What is expected: Find the line with "middle pip: (315, 352)" in the entries below, then reproduce it and every line after it down to and including the line with "index pip: (618, 308)", exactly.

Dataset entries:

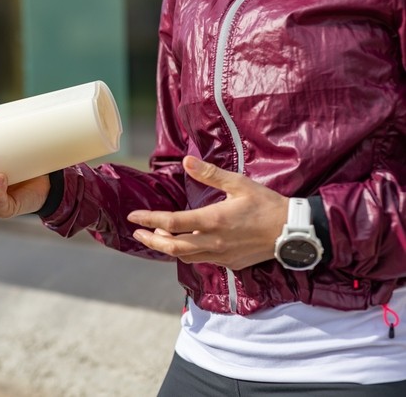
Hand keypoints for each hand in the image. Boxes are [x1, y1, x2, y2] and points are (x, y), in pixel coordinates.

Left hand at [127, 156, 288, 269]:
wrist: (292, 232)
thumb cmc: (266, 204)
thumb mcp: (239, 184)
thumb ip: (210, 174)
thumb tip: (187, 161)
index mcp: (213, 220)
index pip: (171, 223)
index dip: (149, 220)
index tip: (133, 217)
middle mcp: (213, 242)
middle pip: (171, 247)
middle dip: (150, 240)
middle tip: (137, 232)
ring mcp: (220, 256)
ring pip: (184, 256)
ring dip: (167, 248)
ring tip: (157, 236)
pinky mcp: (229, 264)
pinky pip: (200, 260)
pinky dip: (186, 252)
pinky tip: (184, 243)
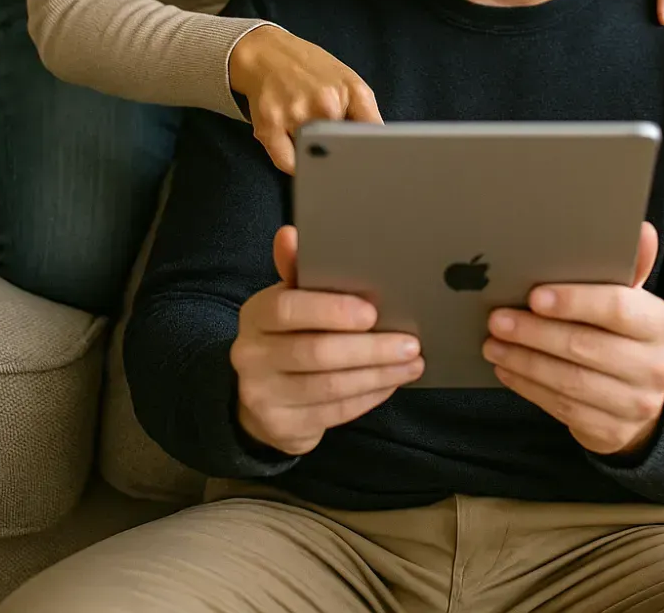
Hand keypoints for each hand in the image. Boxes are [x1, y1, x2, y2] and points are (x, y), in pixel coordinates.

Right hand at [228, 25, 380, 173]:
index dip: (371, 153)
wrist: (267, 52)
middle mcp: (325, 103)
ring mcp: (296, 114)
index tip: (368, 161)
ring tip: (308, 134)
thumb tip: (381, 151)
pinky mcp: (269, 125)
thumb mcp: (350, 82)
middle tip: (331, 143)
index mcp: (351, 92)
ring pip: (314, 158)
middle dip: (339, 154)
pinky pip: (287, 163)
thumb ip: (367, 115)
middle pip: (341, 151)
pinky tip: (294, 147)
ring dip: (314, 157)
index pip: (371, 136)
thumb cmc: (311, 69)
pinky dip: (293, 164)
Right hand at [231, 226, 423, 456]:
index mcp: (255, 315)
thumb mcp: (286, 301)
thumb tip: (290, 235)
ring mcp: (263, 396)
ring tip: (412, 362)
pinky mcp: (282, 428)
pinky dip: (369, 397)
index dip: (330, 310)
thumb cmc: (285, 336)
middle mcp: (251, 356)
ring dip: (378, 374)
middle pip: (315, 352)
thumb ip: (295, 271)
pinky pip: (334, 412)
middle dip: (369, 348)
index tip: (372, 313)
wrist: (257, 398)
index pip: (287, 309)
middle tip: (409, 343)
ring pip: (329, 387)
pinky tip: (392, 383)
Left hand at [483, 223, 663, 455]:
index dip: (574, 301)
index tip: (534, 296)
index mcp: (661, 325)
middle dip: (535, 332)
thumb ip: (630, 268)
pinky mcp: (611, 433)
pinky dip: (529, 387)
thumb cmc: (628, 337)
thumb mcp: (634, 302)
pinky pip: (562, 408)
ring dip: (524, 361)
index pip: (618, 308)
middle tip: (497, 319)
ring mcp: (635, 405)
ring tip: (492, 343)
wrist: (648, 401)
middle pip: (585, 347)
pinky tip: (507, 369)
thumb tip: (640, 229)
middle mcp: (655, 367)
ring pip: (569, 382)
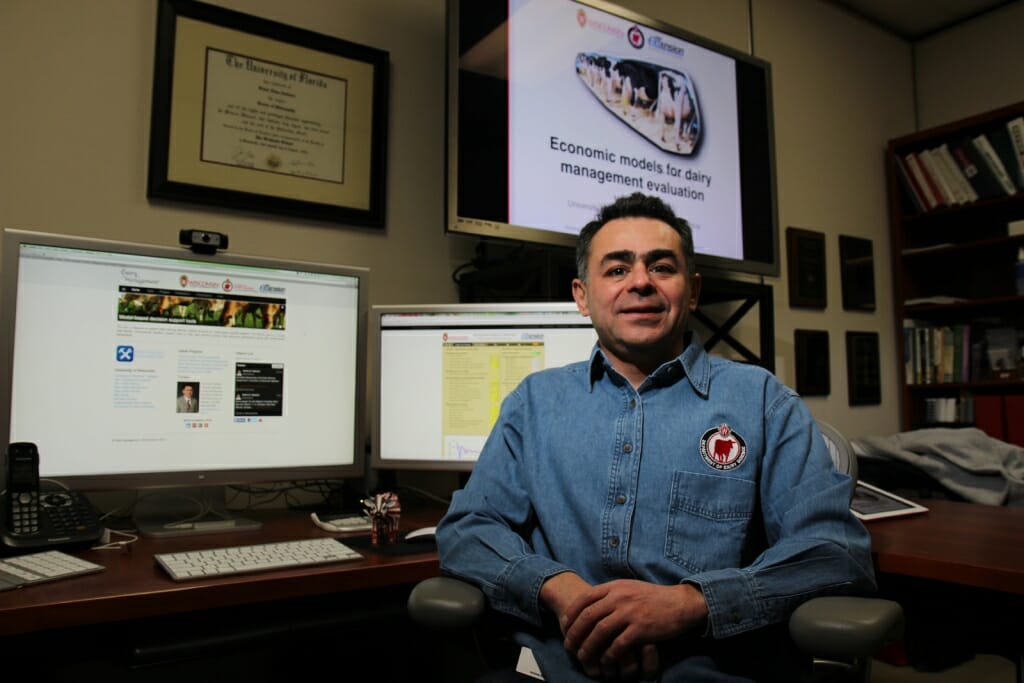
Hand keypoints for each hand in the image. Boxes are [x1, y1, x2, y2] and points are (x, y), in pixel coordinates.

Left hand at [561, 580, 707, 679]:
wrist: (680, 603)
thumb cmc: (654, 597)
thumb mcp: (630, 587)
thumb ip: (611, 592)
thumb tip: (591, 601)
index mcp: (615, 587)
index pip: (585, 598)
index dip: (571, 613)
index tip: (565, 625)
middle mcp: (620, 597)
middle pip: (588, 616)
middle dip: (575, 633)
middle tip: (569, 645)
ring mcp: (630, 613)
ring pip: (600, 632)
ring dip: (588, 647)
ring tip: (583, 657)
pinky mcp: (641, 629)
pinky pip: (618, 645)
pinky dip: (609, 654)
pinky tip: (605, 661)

Solved problem:
middle pip: (315, 352)
thumb ip: (295, 271)
pinky pip: (334, 412)
middle dip: (369, 348)
index tip: (372, 313)
wrist: (257, 398)
index pip: (287, 309)
middle tip: (409, 343)
ring pip: (329, 387)
pinky tip: (392, 383)
Left hand at [483, 223, 663, 455]:
index dip: (574, 301)
index tip: (534, 296)
index mcp: (661, 325)
middle dip: (535, 332)
thumb ip: (630, 268)
pinky mcp: (611, 433)
pinky dip: (529, 387)
thumb cmc: (628, 337)
thumb mcp: (634, 302)
pinky pip: (562, 408)
ring dip: (524, 361)
index pip: (618, 308)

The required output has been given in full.